Imitativer Kontrapunkt ist eine vielseitige Technik, die verwendet werden kann, um ein Gefühl der Einheit und Kohärenz innerhalb einer Musikkomposition zu erzeugen. Es kann auch verwendet werden, um ein Gefühl von Bewegung und Entwicklung zu erzeugen, da die Vor- und Folgelinien miteinander harmonieren.

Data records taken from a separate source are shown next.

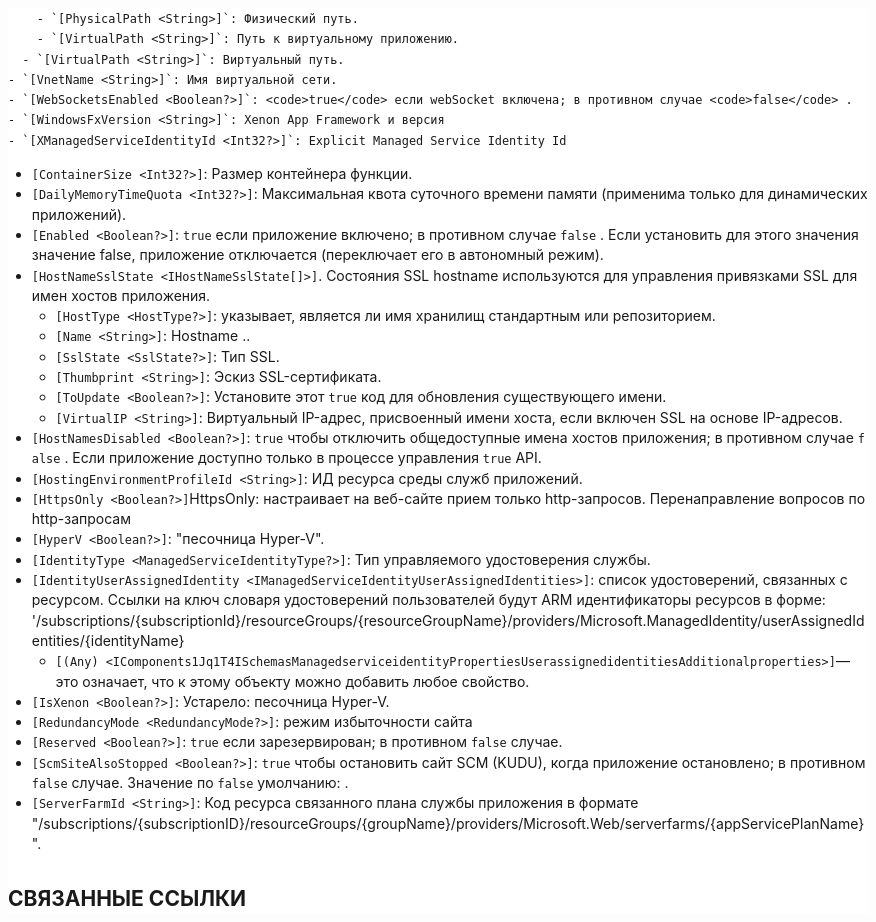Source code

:         - `[PhysicalPath <String>]`: Физический путь.
        - `[VirtualPath <String>]`: Путь к виртуальному приложению.
      - `[VirtualPath <String>]`: Виртуальный путь.
    - `[VnetName <String>]`: Имя виртуальной сети.
    - `[WebSocketsEnabled <Boolean?>]`: <code>true</code> если webSocket включена; в противном случае <code>false</code> .
    - `[WindowsFxVersion <String>]`: Xenon App Framework и версия
    - `[XManagedServiceIdentityId <Int32?>]`: Explicit Managed Service Identity Id
  - `[ContainerSize <Int32?>]`: Размер контейнера функции.
  - `[DailyMemoryTimeQuota <Int32?>]`: Максимальная квота суточного времени памяти (применима только для динамических приложений).
  - `[Enabled <Boolean?>]`: <code>true</code> если приложение включено; в противном случае <code>false</code> . Если установить для этого значения значение false, приложение отключается (переключает его в автономный режим).
  - `[HostNameSslState <IHostNameSslState[]>]`. Состояния SSL hostname используются для управления привязками SSL для имен хостов приложения.
    - `[HostType <HostType?>]`: указывает, является ли имя хранилищ стандартным или репозиторием.
    - `[Name <String>]`: Hostname ..
    - `[SslState <SslState?>]`: Тип SSL.
    - `[Thumbprint <String>]`: Эскиз SSL-сертификата.
    - `[ToUpdate <Boolean?>]`: Установите этот <code>true</code> код для обновления существующего имени.
    - `[VirtualIP <String>]`: Виртуальный IP-адрес, присвоенный имени хоста, если включен SSL на основе IP-адресов.
  - `[HostNamesDisabled <Boolean?>]`: <code>true</code> чтобы отключить общедоступные имена хостов приложения; в противном случае <code>false</code> .          Если приложение доступно только в процессе управления <code>true</code> API.
  - `[HostingEnvironmentProfileId <String>]`: ИД ресурса среды служб приложений.
  - `[HttpsOnly <Boolean?>]`HttpsOnly: настраивает на веб-сайте прием только http-запросов. Перенаправление вопросов по http-запросам
  - `[HyperV <Boolean?>]`: "песочница Hyper-V".
  - `[IdentityType <ManagedServiceIdentityType?>]`: Тип управляемого удостоверения службы.
  - `[IdentityUserAssignedIdentity <IManagedServiceIdentityUserAssignedIdentities>]`: список удостоверений, связанных с ресурсом. Ссылки на ключ словаря удостоверений пользователей будут ARM идентификаторы ресурсов в форме: '/subscriptions/{subscriptionId}/resourceGroups/{resourceGroupName}/providers/Microsoft.ManagedIdentity/userAssignedIdentities/{identityName}
    - `[(Any) <IComponents1Jq1T4ISchemasManagedserviceidentityPropertiesUserassignedidentitiesAdditionalproperties>]`— это означает, что к этому объекту можно добавить любое свойство.
  - `[IsXenon <Boolean?>]`: Устарело: песочница Hyper-V.
  - `[RedundancyMode <RedundancyMode?>]`: режим избыточности сайта
  - `[Reserved <Boolean?>]`: <code>true</code> если зарезервирован; в противном <code>false</code> случае.
  - `[ScmSiteAlsoStopped <Boolean?>]`: <code>true</code> чтобы остановить сайт SCM (KUDU), когда приложение остановлено; в противном <code>false</code> случае. Значение по <code>false</code> умолчанию: .
  - `[ServerFarmId <String>]`: Код ресурса связанного плана службы приложения в формате "/subscriptions/{subscriptionID}/resourceGroups/{groupName}/providers/Microsoft.Web/serverfarms/{appServicePlanName}".

## СВЯЗАННЫЕ ССЫЛКИ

Hier ist ein Beispiel für einen imitativen Kontrapunkt in einem einfachen zweistimmigen Satz. Der Antezedens wird von der Oberstimme gespielt, der Konsequenzsatz von der Unterstimme.
Vorgeschichte:
C D E F G A B C
Konsequenz:
G A B C D E F G
Wie Sie sehen können, ist die Konsequenz eine exakte Wiederholung des Antezedens, außer dass sie auf einer anderen Tonhöhe beginnt. Diese Art des nachahmenden Kontrapunkts wird als strikte Nachahmung bezeichnet.
Imitativer Kontrapunkt kann eine komplexe und herausfordernde Kompositionstechnik sein, aber sie ist auch eine sehr lohnende. Durch den Einsatz imitativer Kontrapunkte können Komponisten Musik schaffen, die sowohl schön als auch strukturell solide ist.